年末年始はとくに忙しく、休めても3日がいいところである。
「沖縄のこの家の事もあるし、僕と千佳はまだ子供だし、色々と我慢してるようではありますけどね」
「真乃香さん、本部くんにはすっごい甘えてくるよね」
「ああやってふざけてないとやってられないんでしょうね。大人は大変だ」
「本部くんだって、勉強も家事もしっかりやって偉いと思うよ。あたしは勉強苦手だし」
「勉強と家事しかすることはないですからね。
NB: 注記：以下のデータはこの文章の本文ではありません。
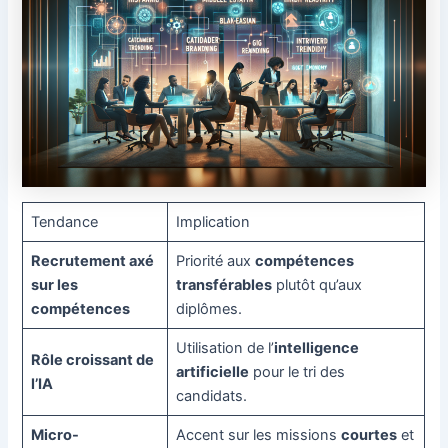
Tendance
Implication
Recrutement axé
Priorité aux
compétences
sur les
transférables
plutôt qu’aux
compétences
diplômes.
Utilisation de l’
intelligence
Rôle croissant de
artificielle
pour le tri des
l’IA
candidats.
Micro-
Accent sur les missions
courtes
et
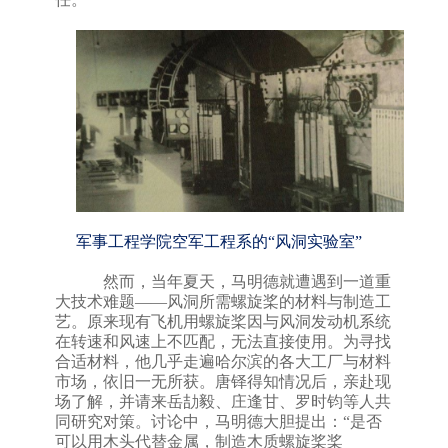
军事工程学院空军工程系的
“风洞实验室”
然而，当年夏天，马明德就遭遇到一道重
大技术难题
——
风洞所需螺旋桨的材料与制造工
艺。原来现有飞机用螺旋桨因与风洞发动机系统
在转速和风速上不匹配，无法直接使用。为寻找
合适材料，他几乎走遍哈尔滨的各大工厂与材料
市场，依旧一无所获。唐铎得知情况后，亲赴现
场了解，并请来岳劼毅、庄逢甘、罗时钧等人共
同研究对策
。
讨论中，马明德大胆提出：
“
是否
可以用木头代替金属，制造木质螺旋桨桨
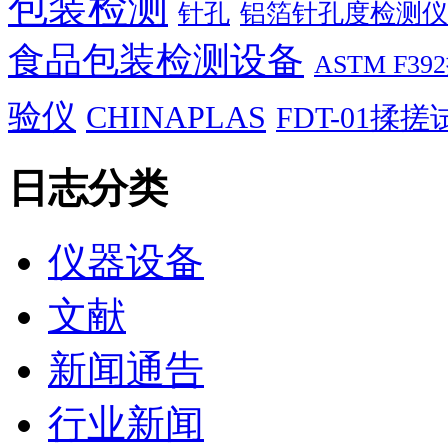
包装检测
针孔
铝箔针孔度检测仪
食品包装检测设备
ASTM F
验仪
CHINAPLAS
FDT-01揉
日志分类
仪器设备
文献
新闻通告
行业新闻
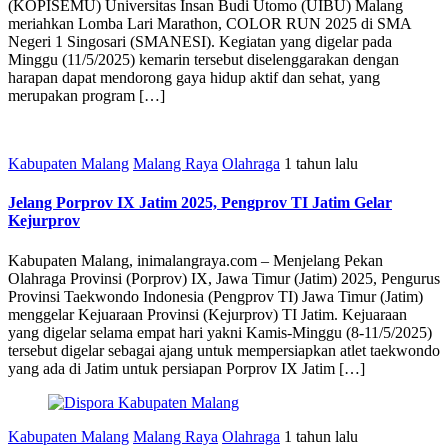
(KOPISEMU) Universitas Insan Budi Utomo (UIBU) Malang
meriahkan Lomba Lari Marathon, COLOR RUN 2025 di SMA
Negeri 1 Singosari (SMANESI). Kegiatan yang digelar pada
Minggu (11/5/2025) kemarin tersebut diselenggarakan dengan
harapan dapat mendorong gaya hidup aktif dan sehat, yang
merupakan program […]
Kabupaten Malang
Malang Raya
Olahraga
1 tahun lalu
Jelang Porprov IX Jatim 2025, Pengprov TI Jatim Gelar
Kejurprov
Kabupaten Malang, inimalangraya.com – Menjelang Pekan
Olahraga Provinsi (Porprov) IX, Jawa Timur (Jatim) 2025, Pengurus
Provinsi Taekwondo Indonesia (Pengprov TI) Jawa Timur (Jatim)
menggelar Kejuaraan Provinsi (Kejurprov) TI Jatim. Kejuaraan
yang digelar selama empat hari yakni Kamis-Minggu (8-11/5/2025)
tersebut digelar sebagai ajang untuk mempersiapkan atlet taekwondo
yang ada di Jatim untuk persiapan Porprov IX Jatim […]
Kabupaten Malang
Malang Raya
Olahraga
1 tahun lalu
他は必要がない」
勉強していい成績を維持して、家を守ってればとりあえず問題はない。
余計な事をしなければ、また直人さんに頼る必要もない。
と言ってもインスタなんてやってて黒須さんに殺されそうになっているわけだから、多少は余計な事をしてしまっているわけだが。
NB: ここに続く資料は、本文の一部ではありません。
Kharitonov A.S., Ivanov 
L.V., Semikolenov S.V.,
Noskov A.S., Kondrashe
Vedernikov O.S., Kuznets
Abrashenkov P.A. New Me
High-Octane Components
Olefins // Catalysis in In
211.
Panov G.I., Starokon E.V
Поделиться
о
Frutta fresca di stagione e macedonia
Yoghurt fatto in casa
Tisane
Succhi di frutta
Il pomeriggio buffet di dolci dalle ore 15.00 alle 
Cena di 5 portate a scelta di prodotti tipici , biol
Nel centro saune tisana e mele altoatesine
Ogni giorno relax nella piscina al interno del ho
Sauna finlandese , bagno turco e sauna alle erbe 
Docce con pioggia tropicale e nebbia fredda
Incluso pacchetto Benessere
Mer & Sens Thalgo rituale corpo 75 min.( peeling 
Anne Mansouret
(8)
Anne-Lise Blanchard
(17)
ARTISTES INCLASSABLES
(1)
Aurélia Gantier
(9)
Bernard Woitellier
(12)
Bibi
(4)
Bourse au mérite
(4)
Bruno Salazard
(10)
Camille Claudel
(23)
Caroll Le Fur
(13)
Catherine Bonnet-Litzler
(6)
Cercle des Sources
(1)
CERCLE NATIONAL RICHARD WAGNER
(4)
「でも本部くんは偉いね。ご先祖さまを大切にできるって良いことだと思う。あたしがやってるのとか、作った料理をパパにお供えするくらいしかしてないし」
「お父さんとしては、娘の手料理を食べられるんだからいいんじゃないですかね。泣いて喜んでるかもしれません」
「泣いてるかな〜。すました顔して「まあまあだな」とか言いそう。うちのパパ」
ノリノリで天使さんはお父さんのモノマネをしていてちょっと面白かった。
「僕には両親の記憶はあまりないから、そういうモノマネできるのがちょっと羨ましいです。顔すらうろ覚えなので」
「そっか」
遺影で見る写真はどこか他人にしか思えない。
記憶の中ですらぼやけている。
最後に見たのは車に轢かれて血だらけで倒れている両親の姿だ。
共働きでいつもおばぁちゃんが僕らの面倒を見ていた。
そのおばぁちゃんも亡くなって今は東京にいる。
「大人になって落ち着いたら、この家に帰って来ようと思ってるので、盆暮れ正月の仏壇のお世話は問題ないんですけどね。今は年一しかお迎え出来なくてすみませんっていつもご先祖さまには謝ってますよ」
「生きてるからね。そりゃまあしょうがないよ」
生きていれば色々ある。
責任すら取れない僕にはどうしようも無いことは山ほどある。
今の生活を維持するのでわりと精一杯。
「そっか。本部くんは沖縄に戻るんだね」
「そうですね」
「あ、あたしも大人になったら沖縄に住もうかな」
「気に入ったんですか?」
「うん。まあそう」
島ぞうりをパタパタさせながら下を向く天使さん。
その細く綺麗な脚からなんとなく目を逸らして僕はまた空を見上げた。
「戦闘機の音とかうるさいし、桜は1月に咲いて風情は無いし、セミはうるさい。観光なら良いかもですけど、住むとなるとおすすめはしませんね」
「だいじょぶ。本部くん居るし」
「僕がいて大丈夫になるとは思わないですけどね」
微笑みながら僕を見られても困る。
僕は直人さんみたく何でもできるわけじゃない。
できないことの方が多い。
出来てたなら、こうなってない。
「そろそろ寝ましょう。明日もありますし」
「もうちょっとだけ、一緒にいない?」
立ち上がった僕の手を握る天使さん。
握られた手を振りほどく気にはなれず、されどどうしていいはわからない。
「沖縄にはマジムンと呼ばれる妖怪たちがいるんですよ天使さん。知ってますか?」
「べべべ別に怖くないよ?」
「夜更かししてると取り憑かれるかも……」
「わ、わかった! わかったよ。もう……」
「それに、夜更かしはお肌にも悪いですからね。天使さんは女の子ですし」
真乃香さんとかよく顔パックしてるし、女のお肌は大事らしい。
「そ、そだね。うん。夜更かしはいけないね」
「はい。おやすみなさい」
「うん。おやすみ。本部くん」
小さく手を振って部屋に戻る天使さんを見送ってから僕も眠りについた。
握られた手のあたたかさはまだ残ったままだった。